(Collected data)
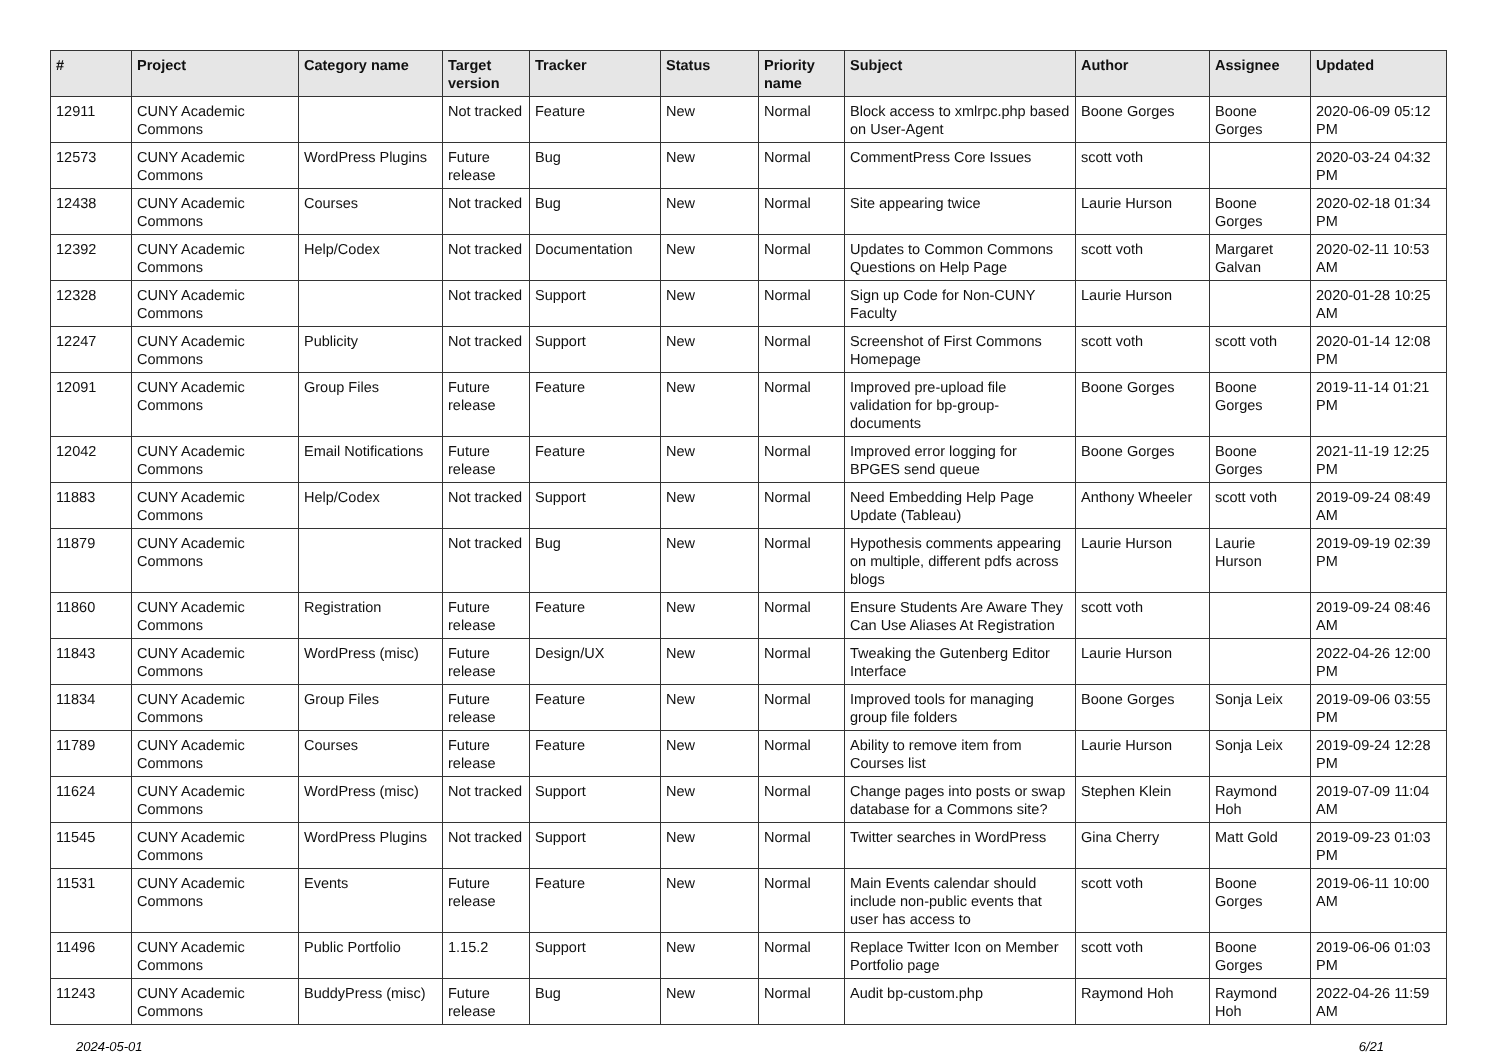| # | Project | Category name | Target version | Tracker | Status | Priority name | Subject | Author | Assignee | Updated |
| --- | --- | --- | --- | --- | --- | --- | --- | --- | --- | --- |
| 12911 | CUNY Academic Commons | | Not tracked | Feature | New | Normal | Block access to xmlrpc.php based on User-Agent | Boone Gorges | Boone Gorges | 2020-06-09 05:12 PM |
| 12573 | CUNY Academic Commons | WordPress Plugins | Future release | Bug | New | Normal | CommentPress Core Issues | scott voth | | 2020-03-24 04:32 PM |
| 12438 | CUNY Academic Commons | Courses | Not tracked | Bug | New | Normal | Site appearing twice | Laurie Hurson | Boone Gorges | 2020-02-18 01:34 PM |
| 12392 | CUNY Academic Commons | Help/Codex | Not tracked | Documentation | New | Normal | Updates to Common Commons Questions on Help Page | scott voth | Margaret Galvan | 2020-02-11 10:53 AM |
| 12328 | CUNY Academic Commons | | Not tracked | Support | New | Normal | Sign up Code for Non-CUNY Faculty | Laurie Hurson | | 2020-01-28 10:25 AM |
| 12247 | CUNY Academic Commons | Publicity | Not tracked | Support | New | Normal | Screenshot of First Commons Homepage | scott voth | scott voth | 2020-01-14 12:08 PM |
| 12091 | CUNY Academic Commons | Group Files | Future release | Feature | New | Normal | Improved pre-upload file validation for bp-group-documents | Boone Gorges | Boone Gorges | 2019-11-14 01:21 PM |
| 12042 | CUNY Academic Commons | Email Notifications | Future release | Feature | New | Normal | Improved error logging for BPGES send queue | Boone Gorges | Boone Gorges | 2021-11-19 12:25 PM |
| 11883 | CUNY Academic Commons | Help/Codex | Not tracked | Support | New | Normal | Need Embedding Help Page Update (Tableau) | Anthony Wheeler | scott voth | 2019-09-24 08:49 AM |
| 11879 | CUNY Academic Commons | | Not tracked | Bug | New | Normal | Hypothesis comments appearing on multiple, different pdfs across blogs | Laurie Hurson | Laurie Hurson | 2019-09-19 02:39 PM |
| 11860 | CUNY Academic Commons | Registration | Future release | Feature | New | Normal | Ensure Students Are Aware They Can Use Aliases At Registration | scott voth | | 2019-09-24 08:46 AM |
| 11843 | CUNY Academic Commons | WordPress (misc) | Future release | Design/UX | New | Normal | Tweaking the Gutenberg Editor Interface | Laurie Hurson | | 2022-04-26 12:00 PM |
| 11834 | CUNY Academic Commons | Group Files | Future release | Feature | New | Normal | Improved tools for managing group file folders | Boone Gorges | Sonja Leix | 2019-09-06 03:55 PM |
| 11789 | CUNY Academic Commons | Courses | Future release | Feature | New | Normal | Ability to remove item from Courses list | Laurie Hurson | Sonja Leix | 2019-09-24 12:28 PM |
| 11624 | CUNY Academic Commons | WordPress (misc) | Not tracked | Support | New | Normal | Change pages into posts or swap database for a Commons site? | Stephen Klein | Raymond Hoh | 2019-07-09 11:04 AM |
| 11545 | CUNY Academic Commons | WordPress Plugins | Not tracked | Support | New | Normal | Twitter searches in WordPress | Gina Cherry | Matt Gold | 2019-09-23 01:03 PM |
| 11531 | CUNY Academic Commons | Events | Future release | Feature | New | Normal | Main Events calendar should include non-public events that user has access to | scott voth | Boone Gorges | 2019-06-11 10:00 AM |
| 11496 | CUNY Academic Commons | Public Portfolio | 1.15.2 | Support | New | Normal | Replace Twitter Icon on Member Portfolio page | scott voth | Boone Gorges | 2019-06-06 01:03 PM |
| 11243 | CUNY Academic Commons | BuddyPress (misc) | Future release | Bug | New | Normal | Audit bp-custom.php | Raymond Hoh | Raymond Hoh | 2022-04-26 11:59 AM |
2024-05-01 6/21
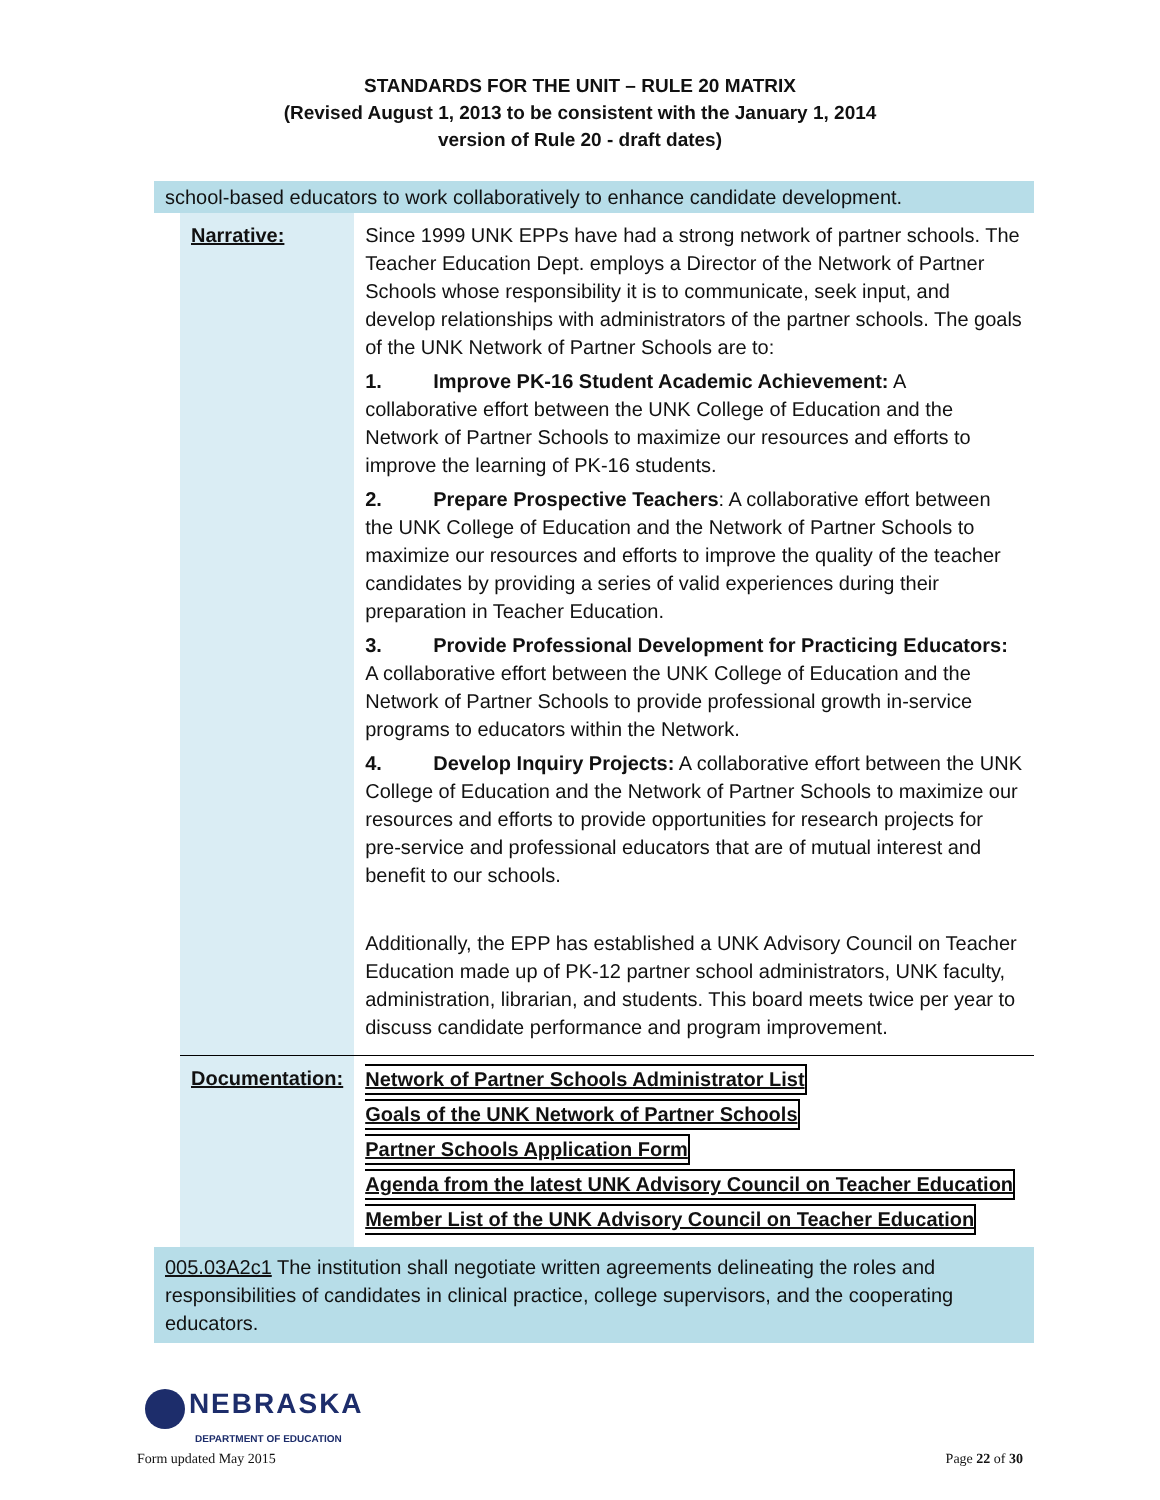STANDARDS FOR THE UNIT – RULE 20 MATRIX
(Revised August 1, 2013 to be consistent with the January 1, 2014
version of Rule 20 - draft dates)
school-based educators to work collaboratively to enhance candidate development.
| Narrative: | Since 1999 UNK EPPs have had a strong network of partner schools. The Teacher Education Dept. employs a Director of the Network of Partner Schools whose responsibility it is to communicate, seek input, and develop relationships with administrators of the partner schools. The goals of the UNK Network of Partner Schools are to: 1. Improve PK-16 Student Academic Achievement: A collaborative effort between the UNK College of Education and the Network of Partner Schools to maximize our resources and efforts to improve the learning of PK-16 students. 2. Prepare Prospective Teachers : A collaborative effort between the UNK College of Education and the Network of Partner Schools to maximize our resources and efforts to improve the quality of the teacher candidates by providing a series of valid experiences during their preparation in Teacher Education. 3. Provide Professional Development for Practicing Educators: A collaborative effort between the UNK College of Education and the Network of Partner Schools to provide professional growth in-service programs to educators within the Network. 4. Develop Inquiry Projects: A collaborative effort between the UNK College of Education and the Network of Partner Schools to maximize our resources and efforts to provide opportunities for research projects for pre-service and professional educators that are of mutual interest and benefit to our schools. Additionally, the EPP has established a UNK Advisory Council on Teacher Education made up of PK-12 partner school administrators, UNK faculty, administration, librarian, and students. This board meets twice per year to discuss candidate performance and program improvement. |
| Documentation: | Network of Partner Schools Administrator List Goals of the UNK Network of Partner Schools Partner Schools Application Form Agenda from the latest UNK Advisory Council on Teacher Education Member List of the UNK Advisory Council on Teacher Education |
005.03A2c1 The institution shall negotiate written agreements delineating the roles and responsibilities of candidates in clinical practice, college supervisors, and the cooperating educators.
NEBRASKA
DEPARTMENT OF EDUCATION
Form updated May 2015 Page 22 of 30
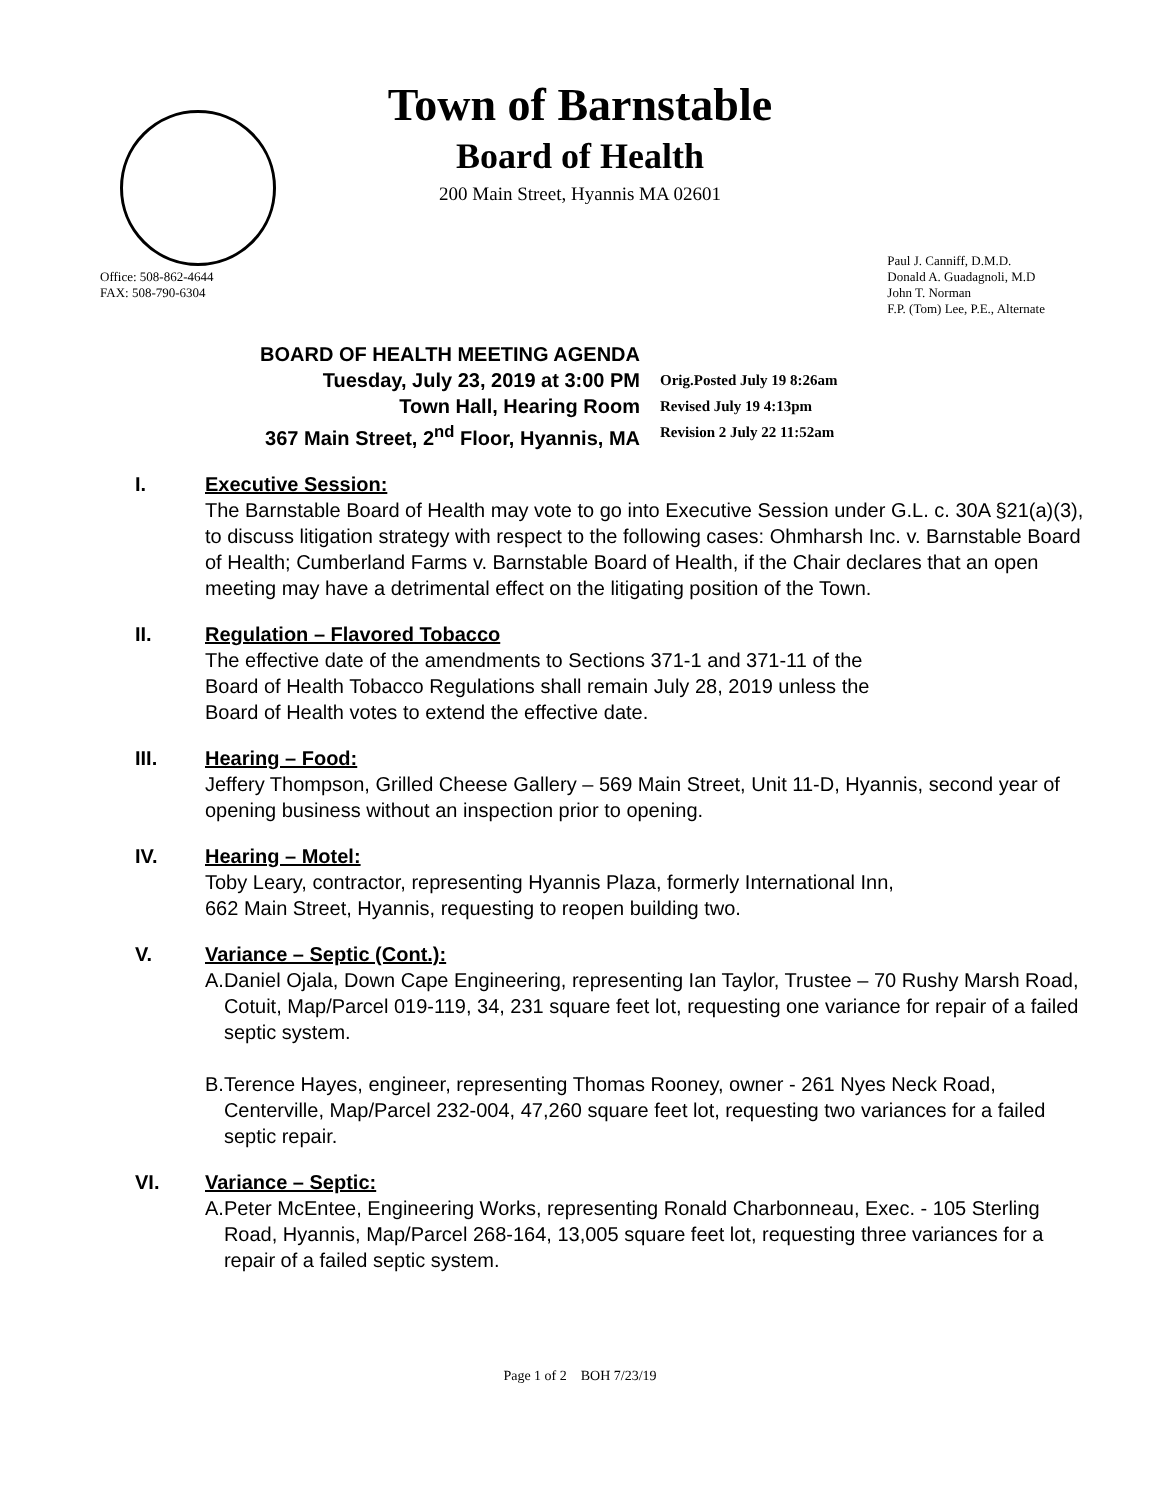Town of Barnstable
Board of Health
200 Main Street, Hyannis MA 02601
Office: 508-862-4644
FAX: 508-790-6304
Paul J. Canniff, D.M.D.
Donald A. Guadagnoli, M.D
John T. Norman
F.P. (Tom) Lee, P.E., Alternate
BOARD OF HEALTH MEETING AGENDA
Tuesday, July 23, 2019 at 3:00 PM
Town Hall, Hearing Room
367 Main Street, 2<sup>nd</sup> Floor, Hyannis, MA
Orig.Posted July 19 8:26am
Revised July 19 4:13pm
Revision 2 July 22 11:52am
I. Executive Session:
The Barnstable Board of Health may vote to go into Executive Session under G.L. c. 30A §21(a)(3), to discuss litigation strategy with respect to the following cases: Ohmharsh Inc. v. Barnstable Board of Health; Cumberland Farms v. Barnstable Board of Health, if the Chair declares that an open meeting may have a detrimental effect on the litigating position of the Town.
II. Regulation – Flavored Tobacco
The effective date of the amendments to Sections 371-1 and 371-11 of the
Board of Health Tobacco Regulations shall remain July 28, 2019 unless the
Board of Health votes to extend the effective date.
III. Hearing – Food:
Jeffery Thompson, Grilled Cheese Gallery – 569 Main Street, Unit 11-D, Hyannis, second year of opening business without an inspection prior to opening.
IV. Hearing – Motel:
Toby Leary, contractor, representing Hyannis Plaza, formerly International Inn,
662 Main Street, Hyannis, requesting to reopen building two.
V. Variance – Septic (Cont.):
A. Daniel Ojala, Down Cape Engineering, representing Ian Taylor, Trustee – 70 Rushy Marsh Road, Cotuit, Map/Parcel 019-119, 34, 231 square feet lot, requesting one variance for repair of a failed septic system.
B. Terence Hayes, engineer, representing Thomas Rooney, owner - 261 Nyes Neck Road, Centerville, Map/Parcel 232-004, 47,260 square feet lot, requesting two variances for a failed septic repair.
VI. Variance – Septic:
A. Peter McEntee, Engineering Works, representing Ronald Charbonneau, Exec. - 105 Sterling Road, Hyannis, Map/Parcel 268-164, 13,005 square feet lot, requesting three variances for a repair of a failed septic system.
Page 1 of 2 BOH 7/23/19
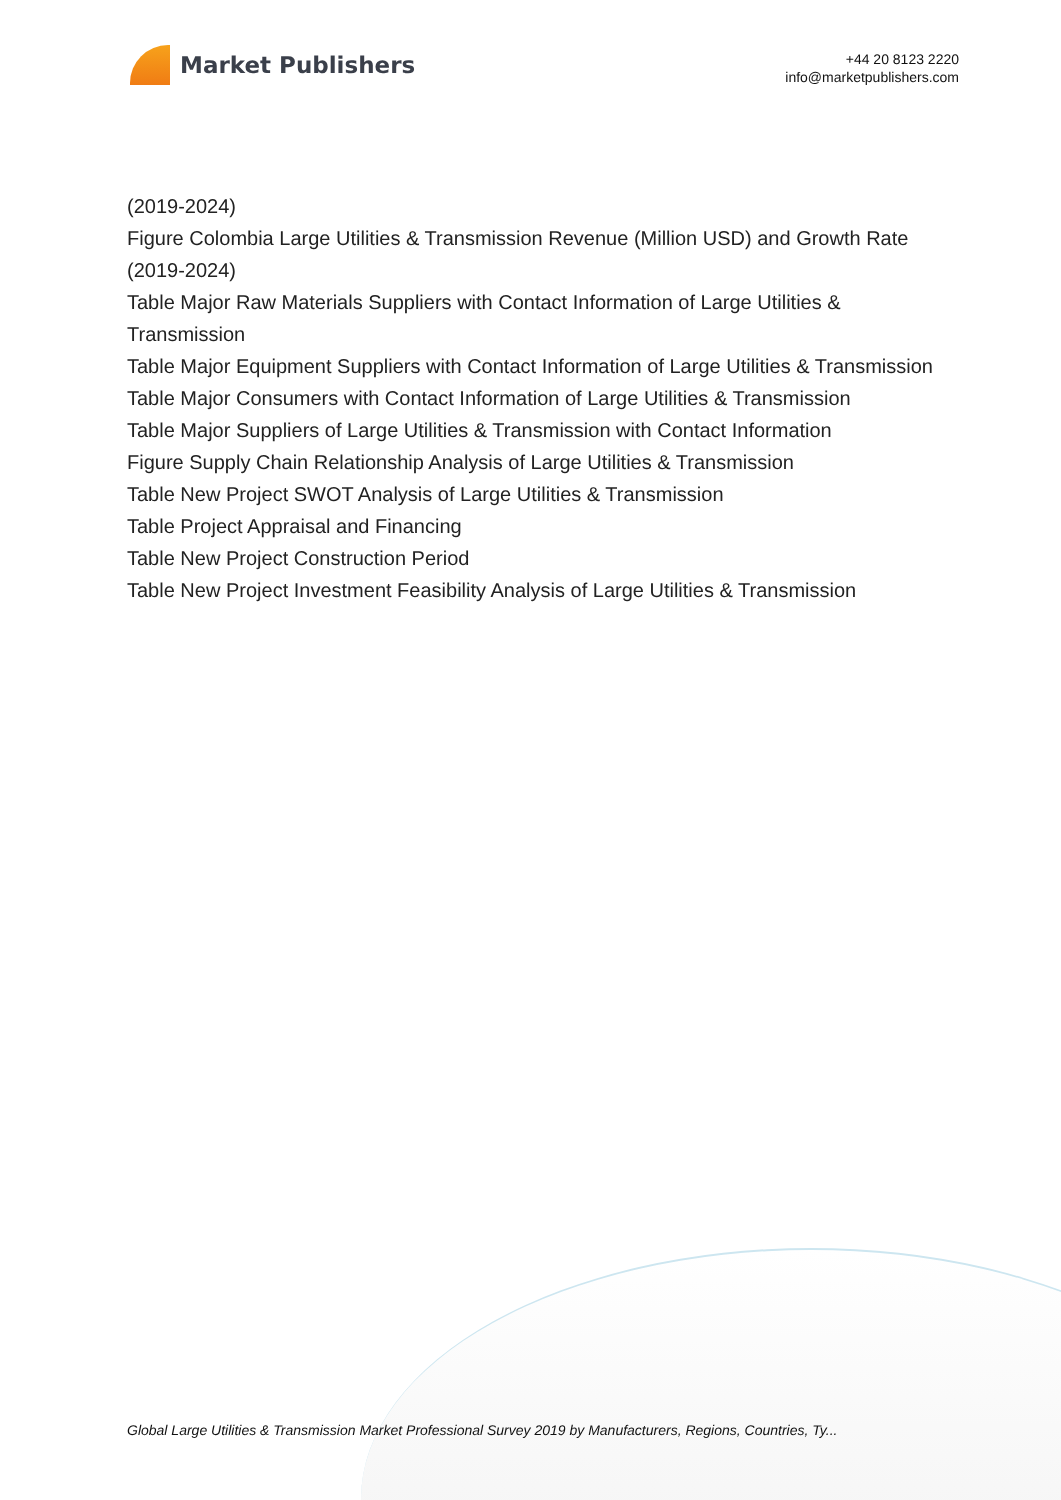Market Publishers
+44 20 8123 2220
info@marketpublishers.com
(2019-2024)
Figure Colombia Large Utilities & Transmission Revenue (Million USD) and Growth Rate (2019-2024)
Table Major Raw Materials Suppliers with Contact Information of Large Utilities & Transmission
Table Major Equipment Suppliers with Contact Information of Large Utilities & Transmission
Table Major Consumers with Contact Information of Large Utilities & Transmission
Table Major Suppliers of Large Utilities & Transmission with Contact Information
Figure Supply Chain Relationship Analysis of Large Utilities & Transmission
Table New Project SWOT Analysis of Large Utilities & Transmission
Table Project Appraisal and Financing
Table New Project Construction Period
Table New Project Investment Feasibility Analysis of Large Utilities & Transmission
Global Large Utilities & Transmission Market Professional Survey 2019 by Manufacturers, Regions, Countries, Ty...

▶ _PROBLEM REQUIREMENTS_: Transcribe the records above from the line holding "Orig.Posted July 19 8:26am" down to the line holding "V. Variance –", inclusive, without adding anything.

▶ _RESULT OF THIS TASK_:
Orig.Posted July 19 8:26am
Revised July 19 4:13pm
Revision 2 July 22 11:52am
I. Executive Session:
The Barnstable Board of Health may vote to go into Executive Session under G.L. c. 30A §21(a)(3), to discuss litigation strategy with respect to the following cases: Ohmharsh Inc. v. Barnstable Board of Health; Cumberland Farms v. Barnstable Board of Health, if the Chair declares that an open meeting may have a detrimental effect on the litigating position of the Town.
II. Regulation – Flavored Tobacco
The effective date of the amendments to Sections 371-1 and 371-11 of the
Board of Health Tobacco Regulations shall remain July 28, 2019 unless the
Board of Health votes to extend the effective date.
III. Hearing – Food:
Jeffery Thompson, Grilled Cheese Gallery – 569 Main Street, Unit 11-D, Hyannis, second year of opening business without an inspection prior to opening.
IV. Hearing – Motel:
Toby Leary, contractor, representing Hyannis Plaza, formerly International Inn,
662 Main Street, Hyannis, requesting to reopen building two.
V. Variance – Septic (Cont.):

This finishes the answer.